Add a protein Legumes, chicken, or mild fish pair well with flavorful pasta. I love glazed salmon over soba noodles. Protein adds volume to your plate, helps keep you satiated, and is an important part of a well-rounded meal.

Toss with some green This is my favorite part of every meal. The trick with vegetables is to never overcook them, so steam, blanch or saute until the color brightens, then remove from the heat immediately. You’ll keep the flavor intact, not diminish nutritional quality, and give your dish a vibrant color and fresh texture. Overcooked, mushy vegetables look and taste sad. 

Rethink proportions Have some pasta with your veggies! Make it your goal to have more vegetables than pasta on your plate. I can almost guarantee you won’t miss the extra noodles.

This month’s morsel: Have your pasta and eat it too: Meals like this take very little time, leaving you with much of the day to get outside and enjoy the sunshine. They’re perfect to throw together on weeknights, but also make a gorgeous seasonal presentation to family and friends over the weekend. Packed with delicious flavors that dance in your mouth, you might forget it’s good for you. ::

Pasta Primavera :: Serves 2 Choose organic ingredients, wherever possible, for the best flavor and nutrition.
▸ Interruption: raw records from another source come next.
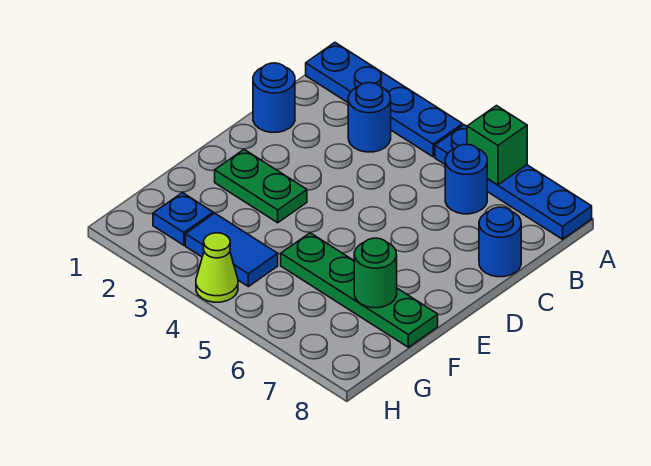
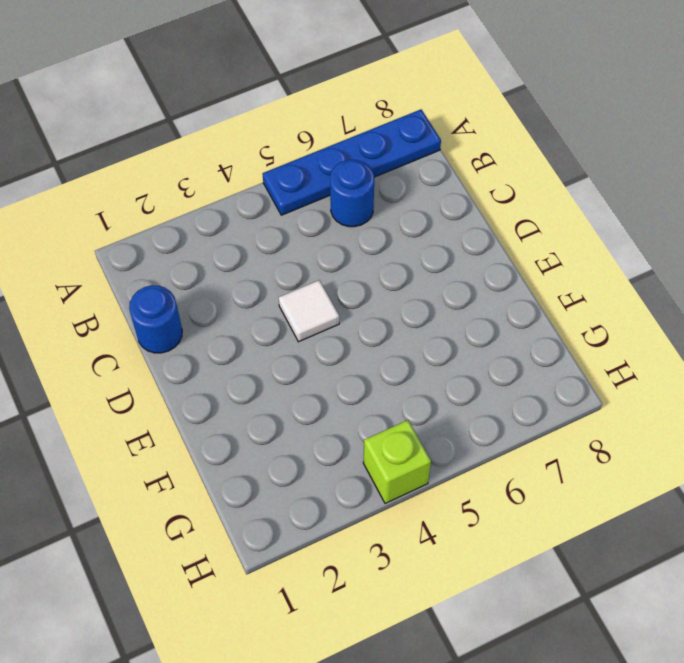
white 1x1 tile [279,280,339,342] -> none
lime 1x1 brick [363,420,431,503] -> lime 1x1 cone [196,233,238,302]
none -> blue 1x4 plate [306,43,463,157]
none -> blue 1x1 round brick [348,83,391,152]
none -> blue 1x1 round brick [479,207,521,277]

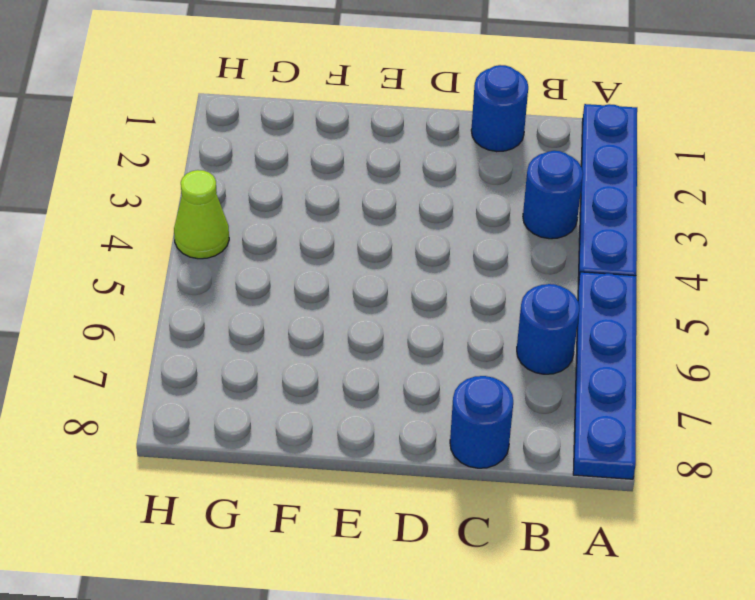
none -> green 1x2 plate [215,150,307,223]
none -> green 1x4 plate [281,233,438,347]
none -> blue 1x1 plate [153,193,213,245]

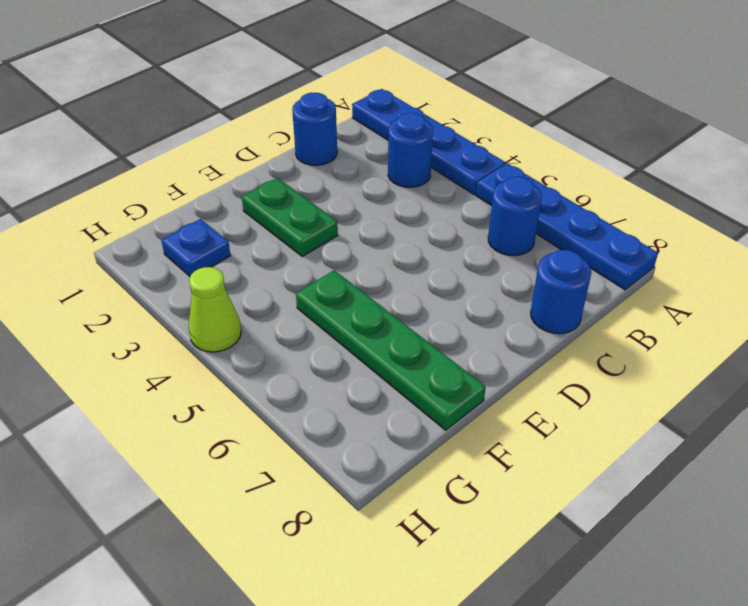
none -> blue 1x2 tile [185,213,278,287]
none -> green 1x1 brick [467,106,527,185]
none -> green 1x1 round brick [354,238,397,308]

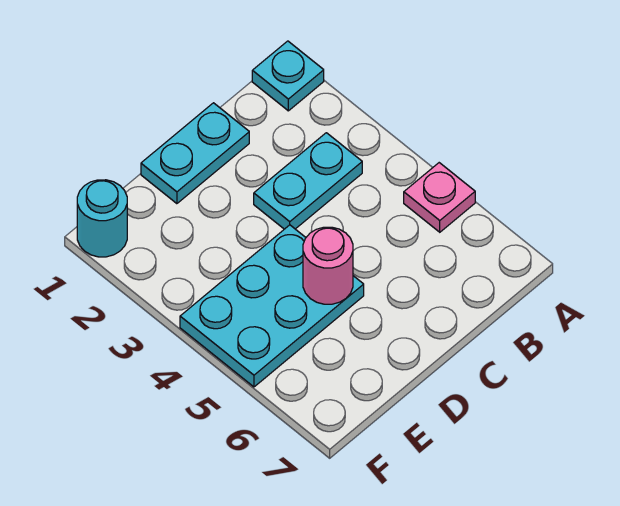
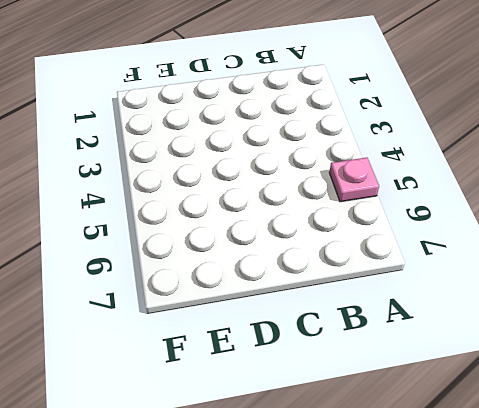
none -> cyan 1x1 plate [252,41,324,111]
none -> cyan 1x2 plate [254,133,362,229]

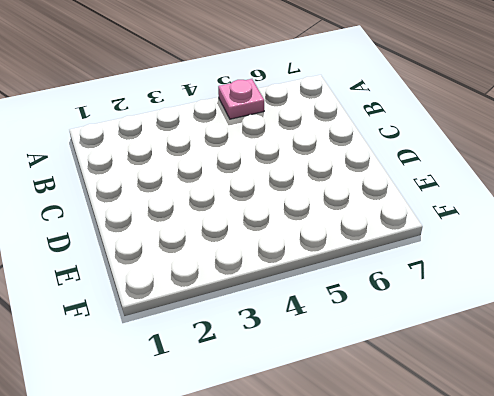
none -> cyan 1x1 plate [252,41,324,111]
none -> cyan 1x2 plate [254,133,362,229]

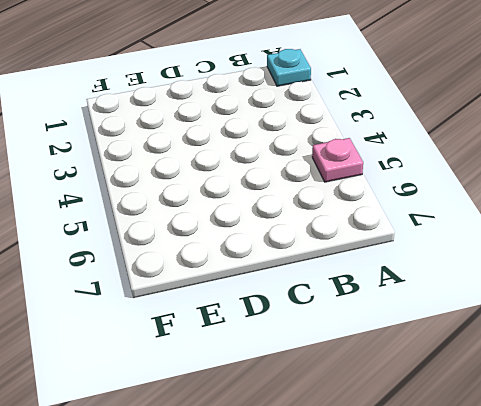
none -> cyan 1x2 plate [254,133,362,229]
none -> cyan 1x2 plate [141,103,249,204]

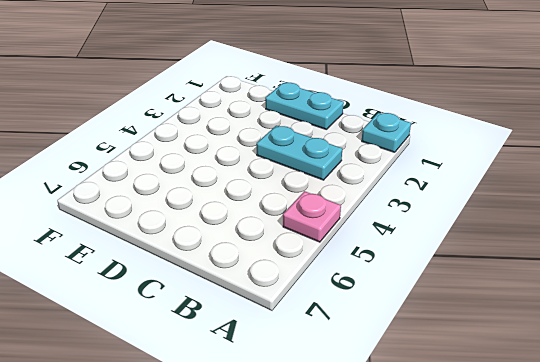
none -> cyan 2x3 plate [180,225,364,387]
none -> cyan 1x1 round brick [77,180,127,257]

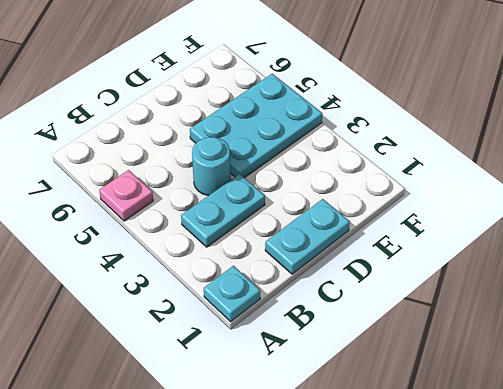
cyan 1x1 round brick [192,137,231,196] -> cyan 1x1 round brick moved to [77,180,127,257]
none -> pink 1x1 round brick [303,227,353,304]

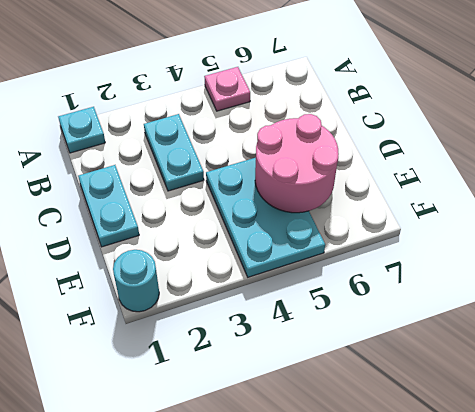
pink 2x2 round brick [255,114,339,213] -> pink 1x1 round brick [303,227,353,304]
4 ounces whole-grain pasta (I used brown rice) 2 cloves garlic, minced 1/4 teaspoon dried red pepper flakes 1 bunch asparagus, sliced diagonally and fibrous stems discarded 1 cup canned white Cannellini beans, drained and rinsed 1 cup organic frozen peas 2 cups organic arugula 1/4 cup pitted Kalamata olives, chopped 1/4 cup pine nuts, toasted

  • Bring a large pot of salted water to a boil and cook pasta, according to package instructions, until al dente. Drain and set aside.
  • In a heavy nonstick skillet over medium-low flame, heat 2 tablespoons olive oil with garlic and red pepper flakes until fragrant, 1-2 minutes. Add asparagus and toss to coat in oil.
  • Add beans and continue to cook for a few minutes more, until asparagus is tender and beans start to jump in the pan. Add the frozen peas, then arugula, and cook until peas have defrosted and arugula is wilted. 
  • Add olives and pine nuts and stir to incorporate. Cook for a few minutes more to let the flavors combine. Reduce heat to low and add cooked pasta to the skillet. Season with freshly ground black pepper and toss to combine. When pasta is heated through, remove from heat and serve with a drizzle of good-quality olive oil.